Nachdem das BKA meine Fingerabdrücke überprüft hat gewährt man mir
tatsächlich ermässigten Einlass in den Badespass-Park! Ich suche mir
ein nettes Plätzchen auf der Wiese, lege mein original rotes
Schwuchteltuch auf ein Ameisenloch und eine alte Portion Pommes und
freu mich auf den schönen Tag. Die Vöglein singen, die Kinder schreien
und die Kids
nebenan erfreuen das ganze Schwimmbad mit dem lieblichen Geschrei von
Rammstein, welches aus ihrem Ghettoblaster dröhnt. Dann erfreu ich die
Bienen und Wespen, indem ich mich von Kopf bis Fuss mit einer pampigen
stinkigen Sonnencreme einschmiere. Sofort summen sie lustig um mich herum...

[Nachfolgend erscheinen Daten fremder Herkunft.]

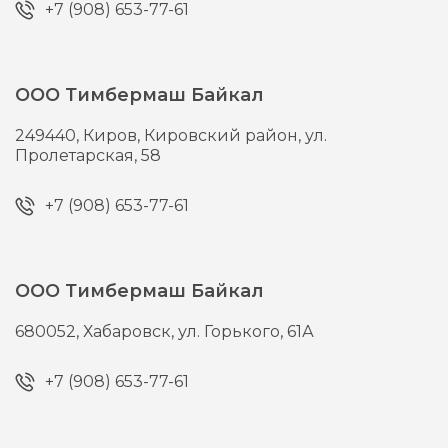
+7 (908) 653-77-61
ООО Тимбермаш Байкал
249440,
Киров,
Кировский район, ул.
Пролетарская, 58
+7 (908) 653-77-61
ООО Тимбермаш Байкал
680052,
Хабаровск,
ул. Горького, 61А
+7 (908) 653-77-61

Ach, das Leben ist schön! Nachdem ich mich eine halbe Stunde in der
Sonne geräkelt habe, bekomme ich langsam Durst und greife zu meinem
Wasser. Als ich gerade trinken möchte donnert mir ein Fussball lustig
hinten auf die Birne, was dazu führt, dass ich mir am Flaschenhals ein
noch lustigeres kleines Stück vom Schneidezahn abschlage...
Ich drehe mich um und da steht... so ein Zufall! Das sympathische
kleine Arschkind vom Eingang! Entschuldigend sagt der Kleine zu mir:
"Geb mein Ball her, du Missgeburt!"
Da kann ich natürlich nicht nein sagen und werf ihm den Ball zu.....

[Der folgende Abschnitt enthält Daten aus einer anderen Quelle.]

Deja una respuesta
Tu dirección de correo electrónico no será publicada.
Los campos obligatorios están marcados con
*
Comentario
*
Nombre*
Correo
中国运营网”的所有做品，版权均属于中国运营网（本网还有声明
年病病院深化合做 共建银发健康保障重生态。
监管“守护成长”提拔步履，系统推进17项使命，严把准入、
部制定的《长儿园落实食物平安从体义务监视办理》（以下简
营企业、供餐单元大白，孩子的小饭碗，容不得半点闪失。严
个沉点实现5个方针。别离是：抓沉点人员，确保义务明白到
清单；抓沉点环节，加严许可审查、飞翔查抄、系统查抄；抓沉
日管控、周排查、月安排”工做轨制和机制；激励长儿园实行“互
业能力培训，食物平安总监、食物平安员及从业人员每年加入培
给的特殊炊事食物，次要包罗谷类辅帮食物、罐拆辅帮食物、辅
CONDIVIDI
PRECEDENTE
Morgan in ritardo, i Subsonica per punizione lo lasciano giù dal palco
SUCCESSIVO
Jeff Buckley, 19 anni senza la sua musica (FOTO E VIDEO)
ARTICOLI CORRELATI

Im Schwimmbad ist es echt toll! Doch ein Schluck Wasser konnte mich
nicht wirklich erfrischen. Zeit für einen Sprung ins kühle Nass!
Nachdem ich einen netten Mann neben mir darum gebeten habe, doch ein
Auge auf meine Sachen zu haben, während ich schwimme, schlendere ich
zum Becken.
Hier ist es toll! Viele kleine Kinder rennen herum. Eins rennt mir mit
dem Kopf in die Eier und fängt an zu heulen. Die Mutter schreit mich
ein wenig an, was mir einfiele, so einfach am Becken vorbeizugehen
wenn ihr Kind da herumtobt. Ja, das tut mir natürlich Leid... hätt ich
auch wirklich besser aufpassen müssen. Endlich bin ich im Wasser. Das
ist echt schön! Das Sonnenöl von tausenden Leuten schillert auf der
Wasseroberfläche, durch die Chlor-verätzten Augen scheint die Welt in
einen lieblichen Schleier gehüllt. Ich tauche unter und geniesse gerade
den Wechsel zwischen kaltem Wasser und warmem Pipi als mir
ein nettes kleines Kind vom 3-Meter-Brett auf den Rücken springt.

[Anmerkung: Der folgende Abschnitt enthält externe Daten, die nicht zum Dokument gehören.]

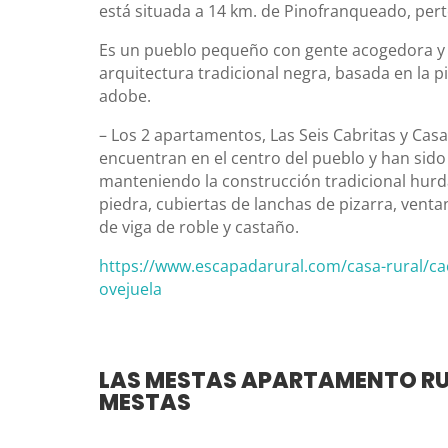
está situada a 14 km. de Pinofranqueado, pert
Es un pueblo pequeño con gente acogedora y 
arquitectura tradicional negra, basada en la pi
adobe.
– Los 2 apartamentos, Las Seis Cabritas y Casa d
encuentran en el centro del pueblo y han sido
manteniendo la construcción tradicional hur
piedra, cubiertas de lanchas de pizarra, vent
de viga de roble y castaño.
https://www.escapadarural.com/casa-rural/ca
ovejuela
LAS MESTAS APARTAMENTO RU
MESTAS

Als ich japsend auftauche, um mich zu entschuldigen, sehe ich,
dass es ja genau das gleiche Kind wie eben war!
Hach wie nett! Hoffentlich hat es sich nicht weh getan! Es hört auch
tatsächlich gleich auf zu weinen, nachdem ich ihm meine Uhr geschenkt
habe. So ein liebes Kind! Raus aus dem Wasser, zurück zum Platz.
Als ich dort ankomme, ist der nette Nachbar, der ein wenig auf meine
Sachen aufgepasst hat, nicht mehr da. Mein Geldbeutel auch nicht.
Dafür aber sein Hund, der gerade mein Schnitzelbrötchen frisst um
danach in meinen Turnschuh zu scheissen. Netter Hund! Eigentlich bin
ich sehr ausgeglichen...
...aber jetzt ist es doch langsam genug.
Ich packe meine Sachen zusammen und den blöden Hund in die Kühlbox
seines freundlichen Herrchens. Selbige lasse ich feierlich im
Wellenbecken zu Wasser und schaü mir belustigt den wilden Ritt an,
während ich ein paar Takte "Surfin USA" pfeife.
Mit dem Handy des Herrchens rufe ich eine 0190-Nummer an und werfe es
dann aufs Dach der Umkleidekabinen. Jetzt hab ich mich schon beinahe
beruhigt.
Ich schlendere zu meinem Fussball-Freund, nehme ihm den Ball ab und
schiesse ihn mit einem beeindruckenden Vollspann aus einem Meter
Entfernung direkt in sein nettes Gesicht. Nachdem er blutüberströmt nach
hinten umgefallen ist, nehme ich die Gelegenheit wahr, in seinem Rucksack
noch ein kleines Feuerchen zu legen und mache mich auf den Weg zum Ausgang.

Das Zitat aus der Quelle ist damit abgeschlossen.